The opinion is certain to draw fire from the Opposition Conservatives, who have demanded a public inquiry.
Foreign interference blew up into a hot-button political issue in recent months in the wake of bombshell intelligence leaks to a Canadian newspaper that stated the country is a high-priority target for Beijing.
The reporting alleged a Chinese diplomat was collecting information on a Canadian opposition lawmaker and his family in Hong Kong to pressure him.
Yet the information Canada collected on this was apparently going into a black hole, and neither reached top political leadership nor the politician in question — Canadian Conservative MP Michael Chong.
Just a week ago, Chong told parliamentarians he had only learned about the matter through reading the newspaper — a symptom of “systemic” dysfunction in how Canadian intelligence interfaces with parliamentarians.
In the wake of the rare intelligence leak, Canada expelled the diplomat in question earlier this month and China swiftly responded in kind. China has denied the allegations and insisted it never interferes with the domestic affairs of any country.
Trudeau has said he did not know about Chong’s story until it became public, which has only raised more questions about how information about threats to national security makes its way to lawmakers — including the prime minister himself.
It said Chong’s case was the “most prominent, but not the only, example of poor information flow and processing between agencies, the public service and ministers.”
Johnston’s report buys time for Trudeau and casts doubt on a lot of the media reporting that has fueled a controversy that has raged for months.
“Foreign governments are undoubtedly attempting to influence candidates and voters in Canada,” he said at the unveiling of his report.

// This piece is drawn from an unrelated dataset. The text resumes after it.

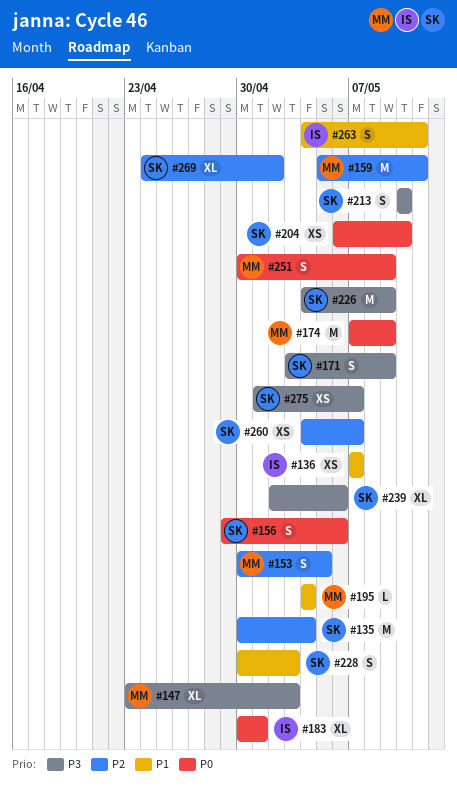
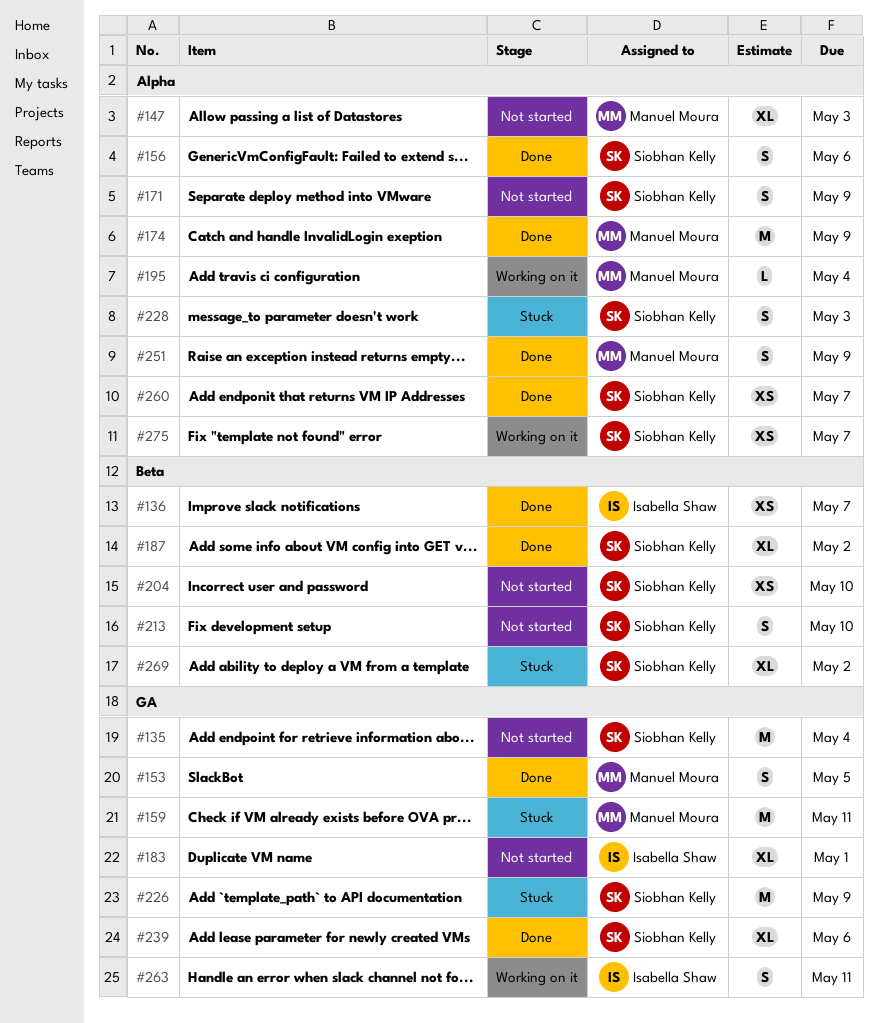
#187: none -> present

But he added “several leaked materials that raised legitimate questions turn out to have been misconstrued in some media reports,” likely from lack of context.
He said “further public process” is necessary, and that he will hold public hearings on “serious governance and policy issues” he uncovered in his review of classified materials. But foreign adversaries would leverage the classified information if it were made public and could put people in danger, so only some parliamentarians should be given security clearance to review his work.
“A public review of classified intelligence simply cannot be done.”
Specifically at issue is the extent to which China has meddled in Canadian politics and was involved in the past two federal elections, following politically explosive reports that the country sought to influence the results in favor of the governing Liberals, perceived to be friendlier toward Beijing, over more hawkish Conservative candidates.
Johnston’s report delved into the weeds and poured water on that suggestion — in fact, on many, including that the Liberals failed to act out of partisan considerations.
There was “no indication that the PRC had a plan to orchestrate a Liberal minority government in 2021 or were ‘determined’ that the Conservatives not win,” it said. Johnston concluded that an allegation that a Liberal MP had advised the Chinese consulate on extending the detentions of Michael Kovrig and Michael Spavor in China is false. But why it is false remains classified.
Trudeau has resisted political pressure to call a public inquiry into the sprawling controversy, but had said previously he would follow whatever Johnston recommends.
Johnston is best known for serving as the country’s governor general, a nonpartisan position that represents the British monarchy in Canada. That role, along with his contemplative public persona, would have made him appear at the outset like the perfect person to diffuse the political tension amid calls for a public inquiry. Instead, controversy has followed at every step.
The Conservatives pounced on Johnston’s appointment for being personally close to Trudeau. And for being a member of the Pierre Elliott Trudeau Foundation, a charity that became absorbed into the political debate over foreign interference following reports it took a large donation from a Chinese billionaire.
Conservative Leader Pierre Poilievre told reporters Thursday he did not even bother to meet with Johnston because he thinks he was given a “fake job” and cannot be impartial on the matter.
“He is Justin Trudeau’s ski buddy, his cottage neighbor, his family friend and a member of the Trudeau Foundation, which got $140,000 from Beijing,” he said. “He needs to simply hand it [his role] over and allow an independent public inquiry into Beijing’s interference.”
Johnston dismissed such criticisms as being tenuous and “very troubling,” and pointed to his past roles overseeing dozens of independent task forces where his impartiality was never called into question. He said he sought the opinion of a former Supreme Court justice, who cleared him of any conflict of interest.
Former Conservative leader Erin O’Toole met with Johnston but called it “nothing more than a box-checking exercise” and said the Trudeau Liberals are attempting to to “grade their own homework.”
This is Johnston’s first report of what could be several updates, as he continues his review, until his conclusion due this fall.